Structural and functional properties of apolipoprotein A-I mutants containing disulfide-linked cysteines at positions 124 or 232

Abstract Recombinant Cys mutants of apolipoprotein A-I (apoA-I) (A124C and A232C) have been prepared in disulfide-linked forms in order to assess the effects of unnatural covalent constraints on the folding of apoA-I in solution, its ability to bind lipids, form HDL-like particles, activate LCAT, and undergo structural adaptations to changing lipid contents. Both mutants, in dimer form, were shown to fold similarly to plasma apoA-I in solution, but had a slightly decreased α-helix content and no evidence of intermonomer interactions. All forms of the mutants bound to and disrupted dimyristoylphosphatidylcholine (DMPC) liposomes with similar kinetics and efficiency to plasma apoA-I, and formed reconstituted HDL (rHDL) particles with palmitoyloleoylphosphatidylcholine (POPC) in high yields at three different ratios of lipid/protein. While the monomeric mutants produced identical rHDL to plasma apoA-I, the disulfide-linked dimers had distinct particle distributions from each other and from native apoA-I. The A124C-dimer formed rHDL with diameters of 86 and 78 A, while the A232C-dimer predominantly formed 96 A rHDL. These particles, and particles containing plasma apoA-I (96 and 78 A), were purified prior to structural and functional analyses.
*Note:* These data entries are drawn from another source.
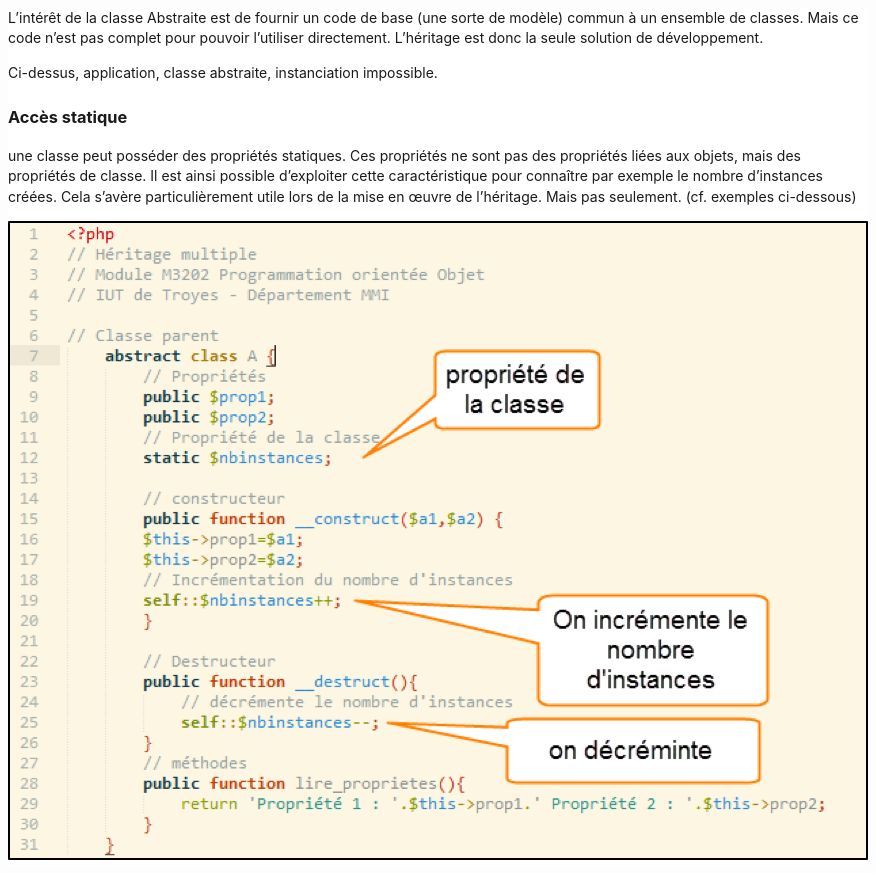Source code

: L’intérêt de la classe Abstraite est de fournir un code de base (une sorte de modèle) commun à un ensemble de classes. 
Mais ce code n’est pas complet pour pouvoir l’utiliser directement. L’héritage est donc la seule solution de développement.


Ci-dessus, application, classe abstraite, instanciation impossible.

### Accès statique

une classe peut posséder des propriétés statiques. Ces propriétés ne sont pas des propriétés liées aux objets, mais des 
propriétés de classe. Il est ainsi possible d’exploiter cette caractéristique pour connaître par exemple le nombre 
d’instances créées. Cela s’avère particulièrement utile lors de la mise en œuvre de l’héritage. Mais pas seulement. 
(cf. exemples ci-dessous)

![Propriété de classe](image/figure5.png)


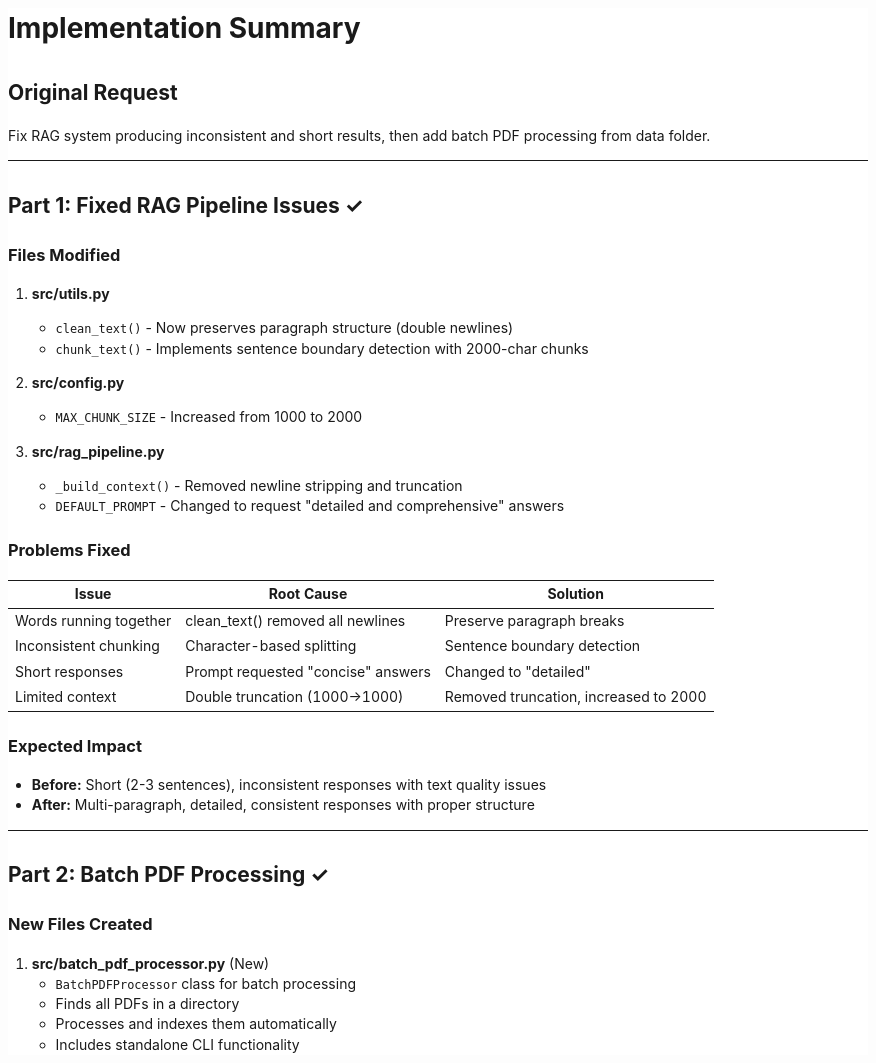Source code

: # Implementation Summary

## Original Request
Fix RAG system producing inconsistent and short results, then add batch PDF processing from data folder.

---

## Part 1: Fixed RAG Pipeline Issues ✓

### Files Modified

1. **src/utils.py**
   - `clean_text()` - Now preserves paragraph structure (double newlines)
   - `chunk_text()` - Implements sentence boundary detection with 2000-char chunks

2. **src/config.py**
   - `MAX_CHUNK_SIZE` - Increased from 1000 to 2000

3. **src/rag_pipeline.py**
   - `_build_context()` - Removed newline stripping and truncation
   - `DEFAULT_PROMPT` - Changed to request "detailed and comprehensive" answers

### Problems Fixed

| Issue | Root Cause | Solution |
|-------|------------|----------|
| Words running together | clean_text() removed all newlines | Preserve paragraph breaks |
| Inconsistent chunking | Character-based splitting | Sentence boundary detection |
| Short responses | Prompt requested "concise" answers | Changed to "detailed" |
| Limited context | Double truncation (1000→1000) | Removed truncation, increased to 2000 |

### Expected Impact

- **Before:** Short (2-3 sentences), inconsistent responses with text quality issues
- **After:** Multi-paragraph, detailed, consistent responses with proper structure

---

## Part 2: Batch PDF Processing ✓

### New Files Created

1. **src/batch_pdf_processor.py** (New)
   - `BatchPDFProcessor` class for batch processing
   - Finds all PDFs in a directory
   - Processes and indexes them automatically
   - Includes standalone CLI functionality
The structural properties of particles with similar diameters were comparable, as were their reactivities with LCAT; however, their ability to undergo structural rearrangements differed. The larger rHDL particles (96 and 86 A) containing native apoA-I or A124C-dimer, rearranged into smaller 78 A particles, while the 96 A particles containing A232C-dimer were resistant to rearrangement and did not form 78 A particles. From the results, it is concluded that synthetic, random disulfide-linked dimers of apoA-I have many properties analogous to those of the naturally occurring Cys mutants, apoA-I-Milano and apoA-I-Paris, which are thought to have antiatherogenic effects in vivo. Also, the results have implications for current models of rHDL structure.